## Esercizio:
Prosegui, per favore, il comunicato sull'operazione dei Carabinieri a Monreale e San Giuseppe Jato, riprendendo subito dopo l'ultima riga riportata.
#### Brano scelto ####
Sergio Damiani |
L’operazione costituisce la naturale prosecuzione delle precedenti
indagini dei Carabinieri denominate “Quattropuntozero” e “Montereale”, relative
al mandamento mafioso di San Giuseppe Jato e alla famiglia mafiosa di Monreale
e all’esito delle quali, tra marzo e ottobre 2016, erano stati tratti in
arresto molti esponenti apicali del medesimo sodalizio.
In
particolare, sono stati raggiunti dall’odierno provvedimento restrittivo:
1. DAMIANI Sergio, classe 1970,
panettiere, ritenuto reggente della famiglia di Monreale e già riconosciuto
uomo d’onore della medesima famiglia mafiosa (lo stesso era infatti nipote
del defunto DAMIANI Settimo, capo dell’organizzazione mafiosa monrealese prima
dell’avvento dello storico boss BALSANO Giuseppe);
2. LUPO Salvatore, classe 1988, già
reggente della famiglia mafiosa di Monreale, condannato in primo grado lo
scorso 24 aprile alla pena di 12 anni di reclusione per associazione di tipo
mafioso;
3. SPINA Girolamo, classe 1966, personaggio
di spicco della famiglia mafiosa di San Giuseppe Jato, recentemente
condannato in primo grado alla pena di 9 anni e 8 mesi di reclusione per
associazione mafiosa e altro;
4. BILLETTA Salvatore, classe 1969, appartenente
alla famiglia mafiosa di Monreale, condannato in primo grado alla pena di 8
anni e 4 mesi di reclusione per associazione mafiosa e altro;
5. ALAMIA Antonino, classe 1964, cassiere
del mandamento mafioso di San Giuseppe Jato,condannato in primo grado
alla pena di 12 anni di reclusione per associazione mafiosa e altro;
6. SCIORTINO Antonino, classe 1960,
muratore.
#### Voci fornite ####
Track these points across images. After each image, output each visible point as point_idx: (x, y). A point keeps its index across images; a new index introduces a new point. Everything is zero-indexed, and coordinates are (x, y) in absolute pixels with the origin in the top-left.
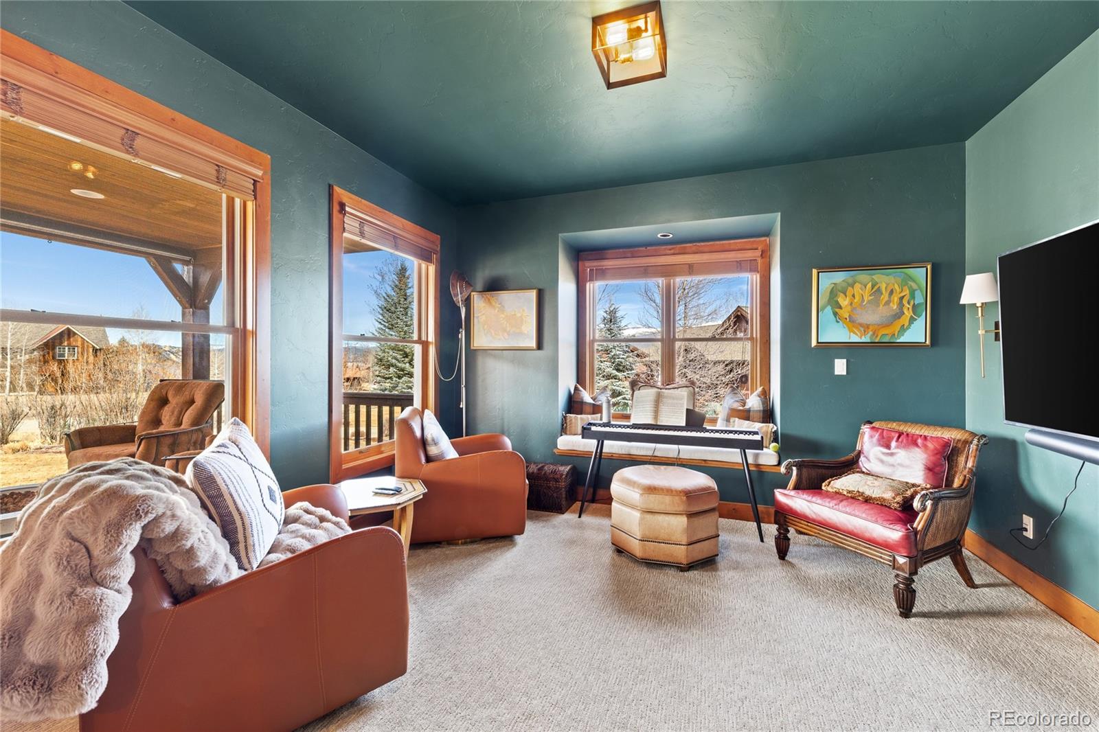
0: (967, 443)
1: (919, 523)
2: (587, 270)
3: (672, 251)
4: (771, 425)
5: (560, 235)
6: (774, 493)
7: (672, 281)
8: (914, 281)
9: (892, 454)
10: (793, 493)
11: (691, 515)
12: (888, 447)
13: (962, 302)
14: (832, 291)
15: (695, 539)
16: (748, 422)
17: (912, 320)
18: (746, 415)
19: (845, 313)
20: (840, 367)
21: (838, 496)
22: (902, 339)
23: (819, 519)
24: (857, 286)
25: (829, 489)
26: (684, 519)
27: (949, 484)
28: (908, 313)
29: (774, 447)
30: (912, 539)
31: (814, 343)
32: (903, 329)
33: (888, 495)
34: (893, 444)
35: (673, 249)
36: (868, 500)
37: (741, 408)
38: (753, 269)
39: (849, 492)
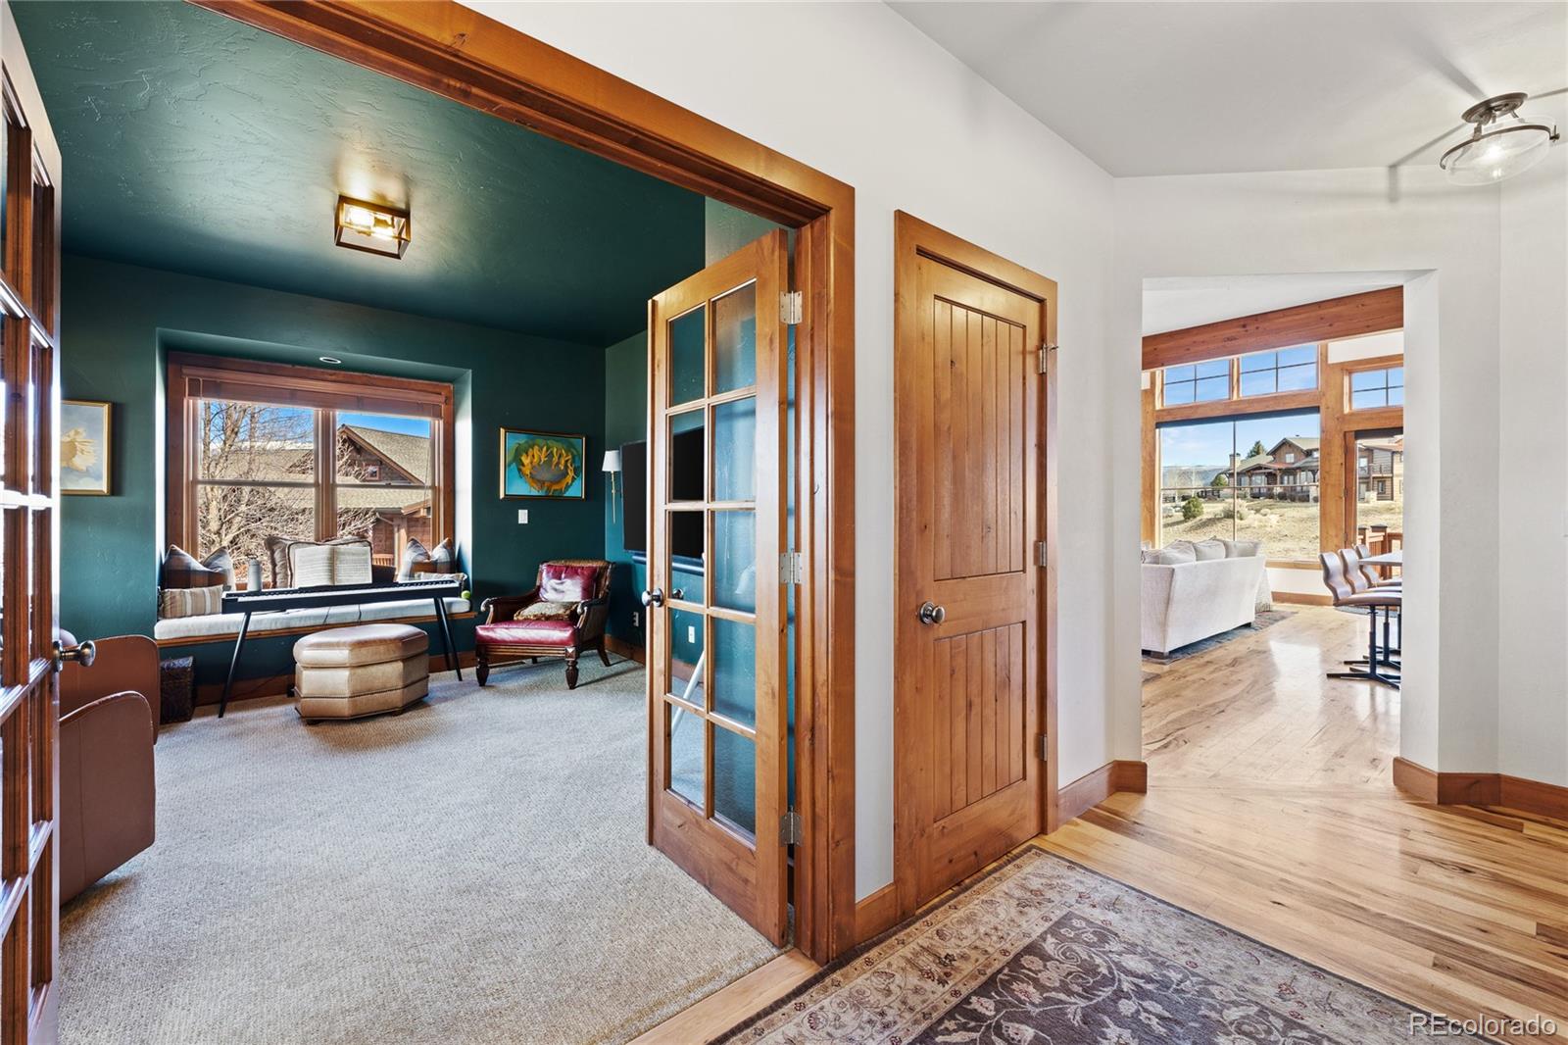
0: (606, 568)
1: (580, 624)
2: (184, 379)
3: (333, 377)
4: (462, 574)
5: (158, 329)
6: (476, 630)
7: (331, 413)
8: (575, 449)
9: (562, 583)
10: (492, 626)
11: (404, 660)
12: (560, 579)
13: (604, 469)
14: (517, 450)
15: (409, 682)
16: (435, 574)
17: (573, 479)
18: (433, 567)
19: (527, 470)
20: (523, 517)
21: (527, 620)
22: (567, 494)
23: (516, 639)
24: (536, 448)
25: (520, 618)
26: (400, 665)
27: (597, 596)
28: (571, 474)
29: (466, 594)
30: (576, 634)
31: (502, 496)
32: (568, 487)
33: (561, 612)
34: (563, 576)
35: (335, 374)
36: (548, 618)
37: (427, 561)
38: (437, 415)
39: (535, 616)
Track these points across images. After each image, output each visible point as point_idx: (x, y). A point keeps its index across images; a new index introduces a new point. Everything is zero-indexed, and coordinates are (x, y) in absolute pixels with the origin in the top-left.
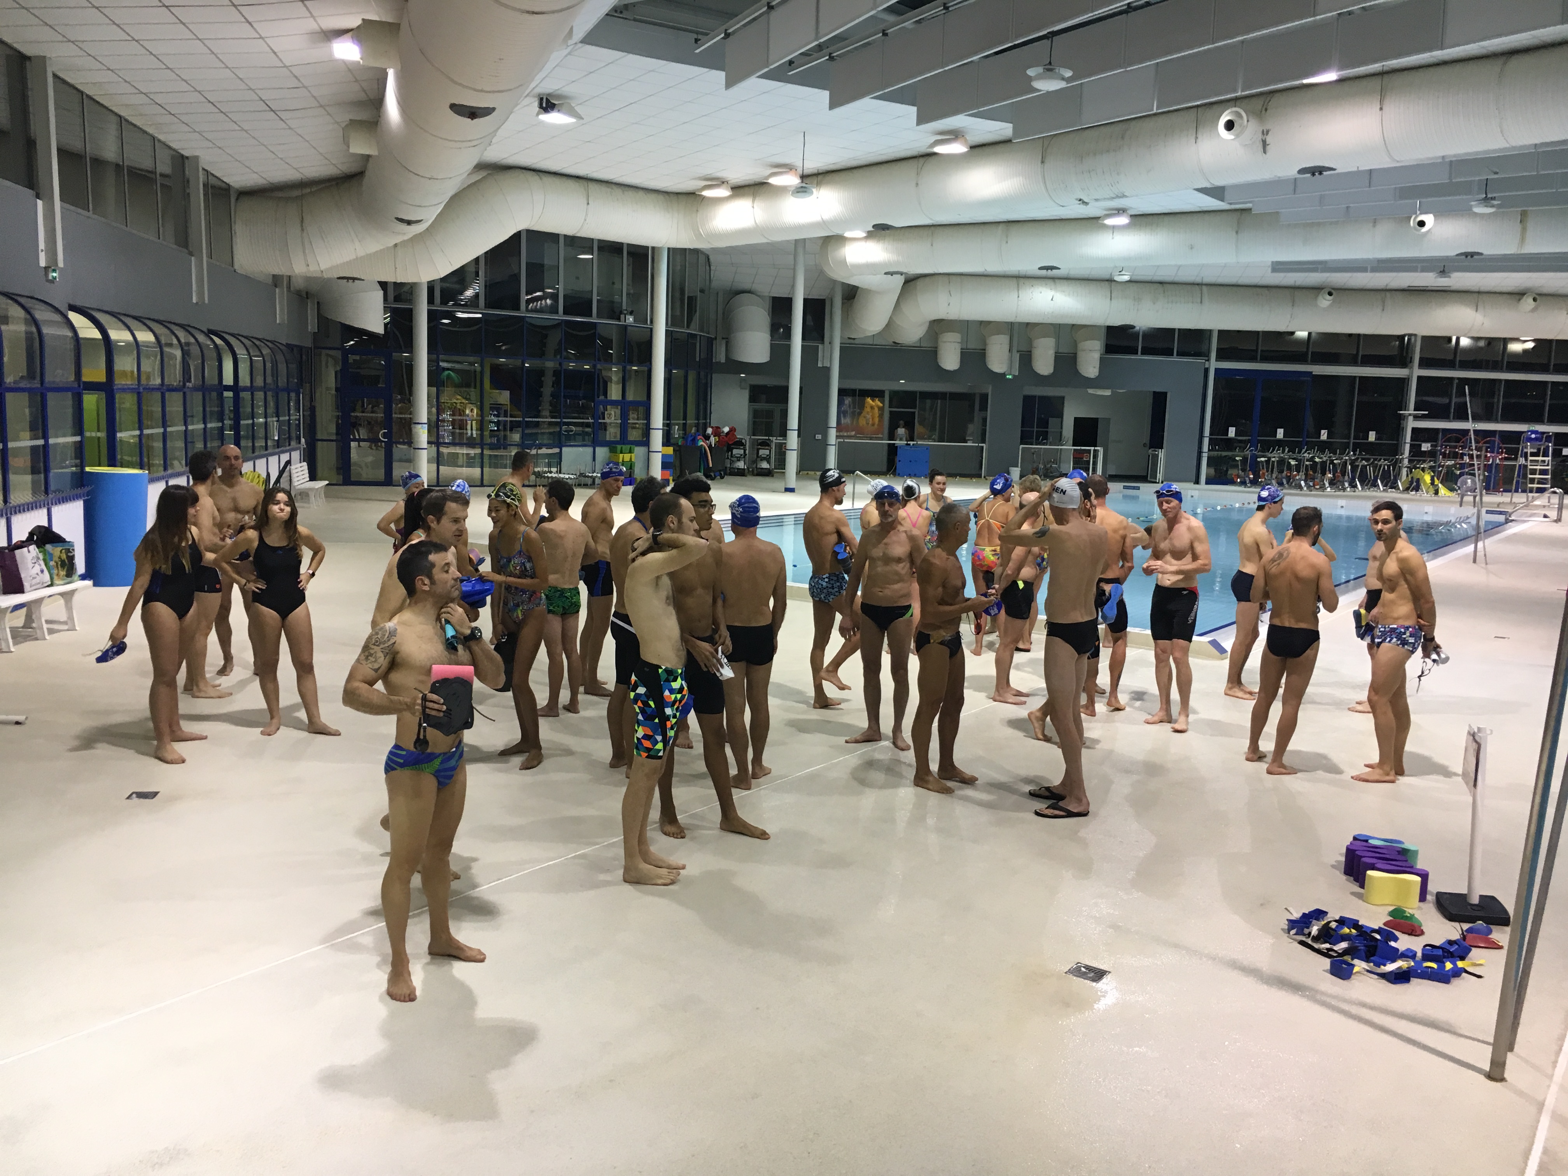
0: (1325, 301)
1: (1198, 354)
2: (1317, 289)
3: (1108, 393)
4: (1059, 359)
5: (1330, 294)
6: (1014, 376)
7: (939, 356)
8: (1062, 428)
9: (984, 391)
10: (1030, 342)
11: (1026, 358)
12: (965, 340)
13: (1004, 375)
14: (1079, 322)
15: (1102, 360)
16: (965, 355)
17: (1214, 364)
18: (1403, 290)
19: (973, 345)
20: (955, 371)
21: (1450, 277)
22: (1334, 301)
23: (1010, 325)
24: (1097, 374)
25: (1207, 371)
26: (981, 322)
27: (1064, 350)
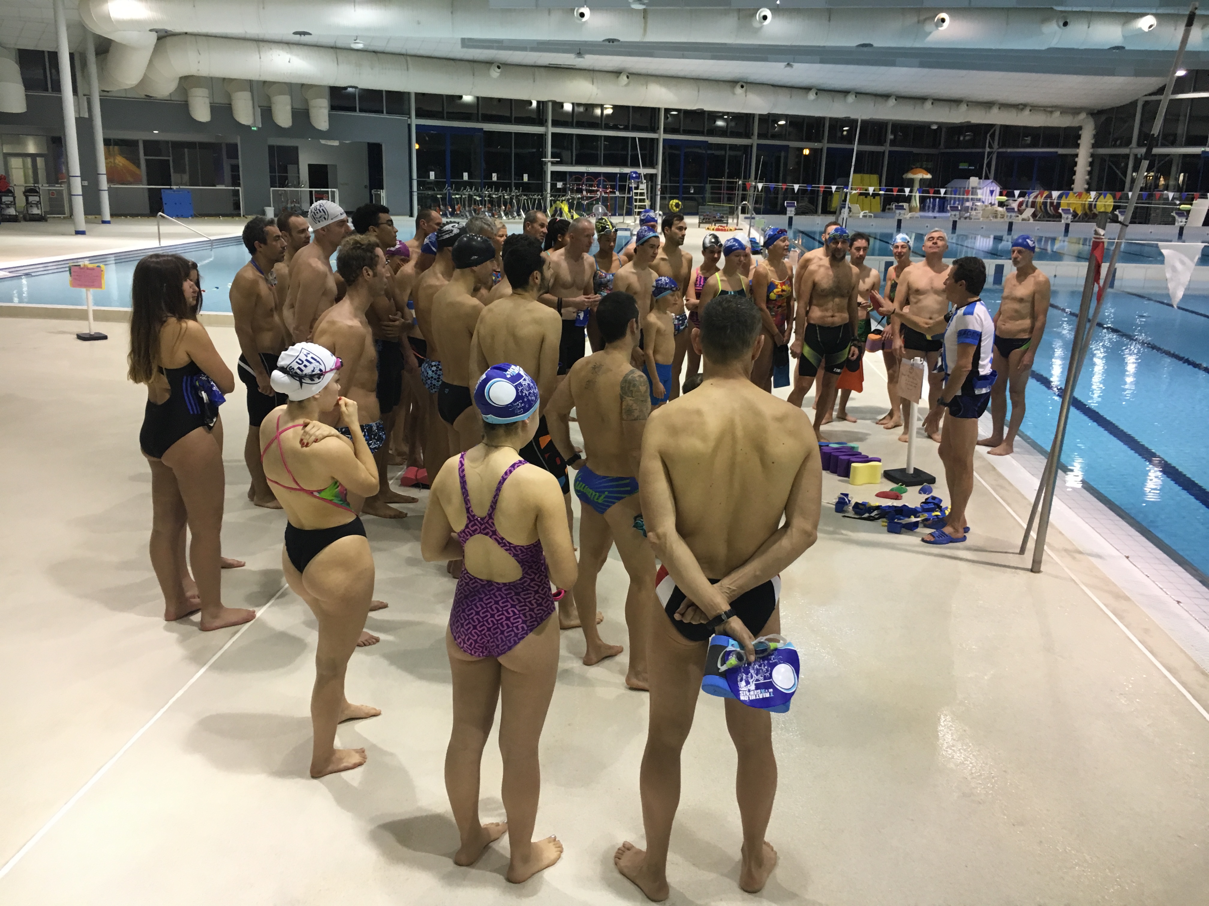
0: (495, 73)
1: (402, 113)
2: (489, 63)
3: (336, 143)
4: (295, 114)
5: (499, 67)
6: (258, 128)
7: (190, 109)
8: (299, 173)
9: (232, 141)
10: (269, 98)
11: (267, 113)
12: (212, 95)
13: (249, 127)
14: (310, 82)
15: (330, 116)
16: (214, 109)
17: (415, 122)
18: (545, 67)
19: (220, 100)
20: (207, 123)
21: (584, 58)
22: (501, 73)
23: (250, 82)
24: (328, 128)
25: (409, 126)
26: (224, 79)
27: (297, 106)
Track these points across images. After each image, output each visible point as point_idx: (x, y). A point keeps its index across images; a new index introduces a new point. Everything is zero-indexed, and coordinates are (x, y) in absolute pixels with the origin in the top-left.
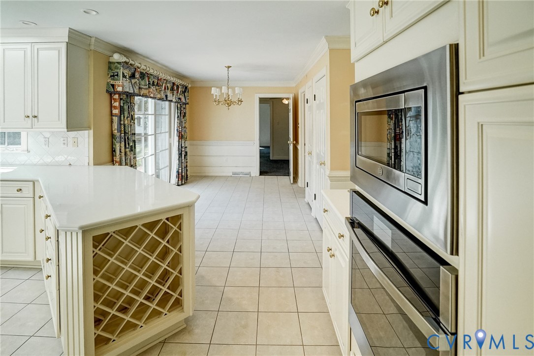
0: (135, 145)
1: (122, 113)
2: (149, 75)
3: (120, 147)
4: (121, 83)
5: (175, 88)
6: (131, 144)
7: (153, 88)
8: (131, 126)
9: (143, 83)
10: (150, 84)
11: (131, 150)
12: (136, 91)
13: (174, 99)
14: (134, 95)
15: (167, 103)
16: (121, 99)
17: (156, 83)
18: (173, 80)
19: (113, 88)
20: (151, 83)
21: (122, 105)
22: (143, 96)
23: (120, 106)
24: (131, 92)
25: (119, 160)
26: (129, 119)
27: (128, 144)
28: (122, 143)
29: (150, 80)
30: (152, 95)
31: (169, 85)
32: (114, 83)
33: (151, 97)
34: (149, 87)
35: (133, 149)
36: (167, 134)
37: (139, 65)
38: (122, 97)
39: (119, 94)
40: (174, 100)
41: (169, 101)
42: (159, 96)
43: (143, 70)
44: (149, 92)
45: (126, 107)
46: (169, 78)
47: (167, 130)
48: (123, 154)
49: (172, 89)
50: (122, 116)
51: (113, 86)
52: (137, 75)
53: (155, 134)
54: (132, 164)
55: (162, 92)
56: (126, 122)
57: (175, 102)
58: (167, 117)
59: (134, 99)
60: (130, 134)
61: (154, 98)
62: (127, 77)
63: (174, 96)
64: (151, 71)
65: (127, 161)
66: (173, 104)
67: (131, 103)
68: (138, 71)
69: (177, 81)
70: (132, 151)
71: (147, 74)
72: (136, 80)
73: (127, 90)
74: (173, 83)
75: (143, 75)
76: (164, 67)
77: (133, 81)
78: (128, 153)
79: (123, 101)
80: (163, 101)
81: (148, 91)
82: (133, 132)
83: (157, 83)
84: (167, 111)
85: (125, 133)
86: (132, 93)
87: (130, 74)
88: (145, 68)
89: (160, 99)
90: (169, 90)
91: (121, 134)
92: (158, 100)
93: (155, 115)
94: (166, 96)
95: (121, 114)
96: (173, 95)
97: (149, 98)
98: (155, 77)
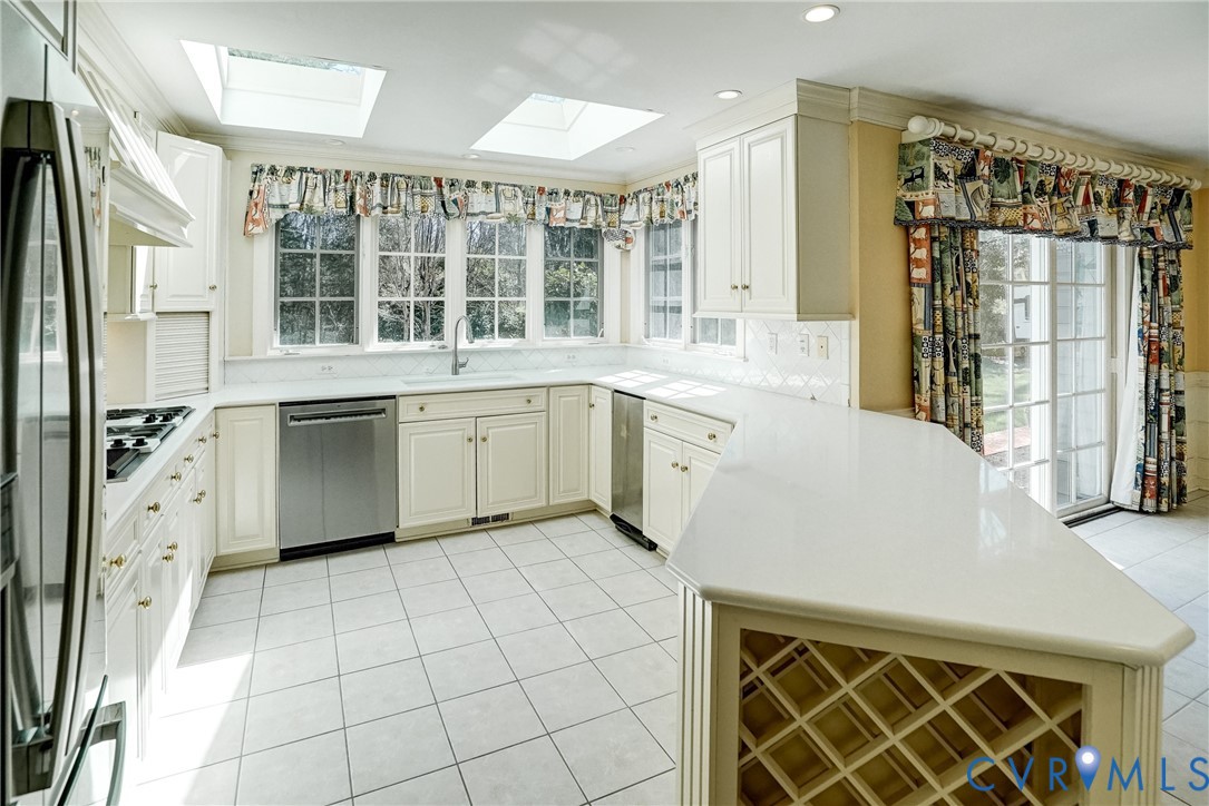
####
## Risultato:
Le
complesse indagini hanno consentito di:
- documentare la
riorganizzazione territoriale di cosa nostra, avvenuta nell’arco di
pochi mesi, dopo l’esecuzione delle operazioni anzidetti, consentendo, in
particolare, di individuare i vertici ed i nuovi assetti della storica famiglia
mafiosa di Monreale;
- confermare
come la famiglia mafiosa di Monreale costituisca una delle articolazioni più
rilevanti del mandamento di San Giuseppe Jato, anche in considerazione della
posizione strategica attesa la vicinanza alla città di Palermo e alle altre
famiglie mafiose della provincia palermitana;
- comprendere
con modalità oggettive e documentate come si sia verificata nel tempo
all’interno dell’organizzazione mafiosa del mandamento di San Giuseppe Jato
– e della famiglia di Monreale in particolare – una rapida
evoluzione degli equilibri associativi;
- delineare
l’organigramma della famiglia mafiosa di Monreale;
- ricostruire
due vicende estorsive ai danni di imprenditori del settore edile;
- accertare
l’esistenza di una vera e propria cassa gestita dal mandamento di San Giuseppe
Jato, al cui interno periodicamente confluivano le risorse illecitamente
acquisite dagli indagati, derivanti prevalentemente dalle estorsioni praticate
su larga scala nel territorio di Monreale.
Più
in dettaglio, l’indagine dei Carabinieri ha permesso di acquisire numerosi
elementi indiziari a carico di Sergio DAMIANI, attualmente detenuto
(per effetto della condanna definitiva a 11 anni di reclusione per
associazione mafiosa a seguito dell’arresto nell’ambito dell’operazione “Nuovo
Mandamento”), che tuttavia era stato già individuato quale reggente della
famiglia di Monreale non appena scarcerato.
La
sua designazione nel senso è riemersa nel corso di un’intercettazione ambientale
tra BRUSCIA Alberto ed il cognato LUPO Salvatore i quali,
discutendo del ruolo di reggente assegnato qualche giorno prima proprio a
quest’ultimo dai vertici del mandamento di San Giuseppe Jato, si mostravano
comunque consapevoli che tale incarico sarebbe prima o poi cessato con la
nomina di una persona di più elevato spessore mafioso, che peraltro gli stessi
individuavano nell’uomo d’onore DAMIANI Sergio (“Lupo: Nuovo Papa…
nuovo Papa a chi mettono? ….. Non hanno nessuno, forse non lo hai capito.
L’unico PAPA che poteva essere con loro sai chi era? SERGIO!”).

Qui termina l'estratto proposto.